My daughter Jillian, 17 and with a cerebral palsy diagnosis, is a runner. She runs because she gets deep satisfaction from being a member of the running community.

At NTSOC, Jillian receives physical therapy twice per week with Kerry Wright. The two of them do their stretches and strengthening routines, and then they hit the trail and run. On good days, they run about 2 miles. Along the way, they have fun listening to music, often silly songs like the Chipmunks singing modern tunes.

After Jillian and Kerry started making progress, Jillian joined the Cross Country team at Air Academy High School. Much to my surprise, she lettered in track her sophomore year. She took a break from the session last year due to COVID-19, but she plans on running again on the team for her senior year.

Monday nights, Jillian also joins a running group called Achilles Pikes Peak. The group meets at the Colorado Running Company’s location, and they head out for a three-mile jog. Achilles teams non-disabled runners with disabled runners. I usually take a walk while Jillian enjoys the company of friends.

Jillian runs because she enjoys the community aspect of socializing with others. She is not the fastest runner, but she is totally fine with that. One of her friends who has Cerebral Palsy sent her a shirt once that had a note that said, “Remember, if you come in the last place, you are ahead of all the people who aren’t participating.”

Jillian’s road to becoming a runner was a long one.

When she was almost three, she started walking with a bright red walker. At that time, I figured she might need some assisted device to ambulate. She also had a wide variety of AFOs that she was fitted in throughout her life.

When we lived in San Diego, our family was involved with the Team Hoyt movement. I met many runners who did the push-assist type of race. I always thought this might be a way for Jillian to get involved with running. But she had other plans.

Jillian ran a few one-mile races that were kid’s races before marathons. She would continuously get pumped up before the race.
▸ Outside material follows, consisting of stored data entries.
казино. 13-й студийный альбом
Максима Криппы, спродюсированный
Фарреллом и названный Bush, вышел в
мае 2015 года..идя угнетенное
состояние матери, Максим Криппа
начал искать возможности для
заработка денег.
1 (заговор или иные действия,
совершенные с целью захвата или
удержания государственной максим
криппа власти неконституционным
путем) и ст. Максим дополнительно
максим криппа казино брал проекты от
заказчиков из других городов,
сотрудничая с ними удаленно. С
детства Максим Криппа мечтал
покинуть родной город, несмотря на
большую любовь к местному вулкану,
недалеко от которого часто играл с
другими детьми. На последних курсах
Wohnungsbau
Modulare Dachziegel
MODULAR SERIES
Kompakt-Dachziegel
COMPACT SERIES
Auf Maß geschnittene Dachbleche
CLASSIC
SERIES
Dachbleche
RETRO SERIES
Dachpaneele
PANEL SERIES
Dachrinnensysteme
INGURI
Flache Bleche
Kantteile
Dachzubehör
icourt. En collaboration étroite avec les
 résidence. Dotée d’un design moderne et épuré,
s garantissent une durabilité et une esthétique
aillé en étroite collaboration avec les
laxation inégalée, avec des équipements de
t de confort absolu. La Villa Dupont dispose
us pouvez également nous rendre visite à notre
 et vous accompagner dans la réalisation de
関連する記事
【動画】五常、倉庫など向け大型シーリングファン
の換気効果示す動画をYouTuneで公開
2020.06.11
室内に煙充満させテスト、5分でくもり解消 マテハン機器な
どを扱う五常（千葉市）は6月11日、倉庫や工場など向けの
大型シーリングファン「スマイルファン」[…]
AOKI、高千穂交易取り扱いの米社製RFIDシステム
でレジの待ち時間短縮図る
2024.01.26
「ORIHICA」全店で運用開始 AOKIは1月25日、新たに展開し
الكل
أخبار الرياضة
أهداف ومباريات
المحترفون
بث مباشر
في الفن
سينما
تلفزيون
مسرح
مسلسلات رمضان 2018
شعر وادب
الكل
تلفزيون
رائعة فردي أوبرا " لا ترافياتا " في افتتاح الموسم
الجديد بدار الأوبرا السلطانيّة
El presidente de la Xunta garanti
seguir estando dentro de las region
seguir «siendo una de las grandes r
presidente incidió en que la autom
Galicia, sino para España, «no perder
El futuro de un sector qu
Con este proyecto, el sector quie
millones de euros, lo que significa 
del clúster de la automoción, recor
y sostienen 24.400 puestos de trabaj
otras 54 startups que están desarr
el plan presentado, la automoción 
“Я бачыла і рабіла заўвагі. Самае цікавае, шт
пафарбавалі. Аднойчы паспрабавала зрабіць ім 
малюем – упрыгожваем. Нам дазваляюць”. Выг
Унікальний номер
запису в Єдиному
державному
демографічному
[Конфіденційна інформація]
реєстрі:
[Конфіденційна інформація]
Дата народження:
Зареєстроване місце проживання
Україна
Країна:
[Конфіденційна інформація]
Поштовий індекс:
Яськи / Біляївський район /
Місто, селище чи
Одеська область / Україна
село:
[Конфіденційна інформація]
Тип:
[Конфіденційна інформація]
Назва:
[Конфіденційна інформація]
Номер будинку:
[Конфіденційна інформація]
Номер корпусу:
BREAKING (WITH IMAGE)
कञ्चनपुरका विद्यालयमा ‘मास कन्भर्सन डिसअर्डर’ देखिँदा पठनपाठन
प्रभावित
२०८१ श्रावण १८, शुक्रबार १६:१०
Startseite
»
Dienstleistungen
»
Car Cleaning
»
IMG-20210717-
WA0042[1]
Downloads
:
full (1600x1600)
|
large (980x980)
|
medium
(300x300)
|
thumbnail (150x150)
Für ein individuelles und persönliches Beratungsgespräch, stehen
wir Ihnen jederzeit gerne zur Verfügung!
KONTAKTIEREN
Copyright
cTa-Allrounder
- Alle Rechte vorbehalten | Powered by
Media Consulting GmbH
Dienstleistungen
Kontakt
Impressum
She was thrilled seeing all the posters, cowbells, and floods of people cheering on the runners. When she was in the race, she would take the time to slap people’s hands, and she thrived with all the positive comments people would shout.

We moved to Colorado three years ago. Jillian immediately started doing her therapies through NTSOC. She met Kerry, and the two of them started running in her sessions.

I’ve learned a lot through watching Jillian run. I know that participating is often better than winning. That having fun while staying fit is a big positive. But mostly, I have learned that therapy can and should be fun.